Opinion
No. 99-50655. Summary Calendar.
July 27, 2000.
Don Henry Magee, David Bruce Young, McGinnis, Lochridge Kilgore, Austin, TX, for Bank One Texas, N.A.
Donald L. Turbyfill, Devlin Naylor, Houston, TX. for Arcadia Financial Ltd.
Appeal from the United States District Court For the Western District of Texas, Austin Division.
Before SMITH, BARKSDALE and PARKER, Circuit Judges.
Defendant, Arcadia Financial ("Arcadia"), appeals the district court's denial of its motion for summary judgment. Arcadia also appeals the district court's grant of summary judgment in favor of plaintiff, Bank One Texas ("Bank One"). Because we find that Bank One had a perfected security interest at all times pertinent in this case, we affirm.

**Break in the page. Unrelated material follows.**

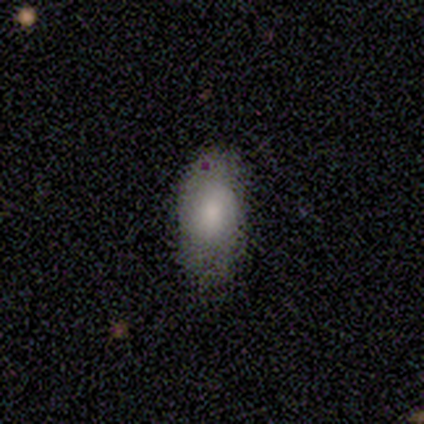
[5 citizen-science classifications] Overall: smooth (80%). How rounded: in between (100%). Merging: none (80%).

FACTUAL HISTORY AND PROCEEDINGS BELOW
Bank One, a Texas corporation, sued Arcadia, a Minnesota corporation, seeking a declaratory judgment that it has a security interest with respect to certain inventory owned by Lone Star Used Cars ("Lone Star"). Arcadia filed a third-party complaint against Lone Star, a Texas limited partnership, and Francis Bradshaw, an individual who is the principal of Lone Star and a citizen of Texas.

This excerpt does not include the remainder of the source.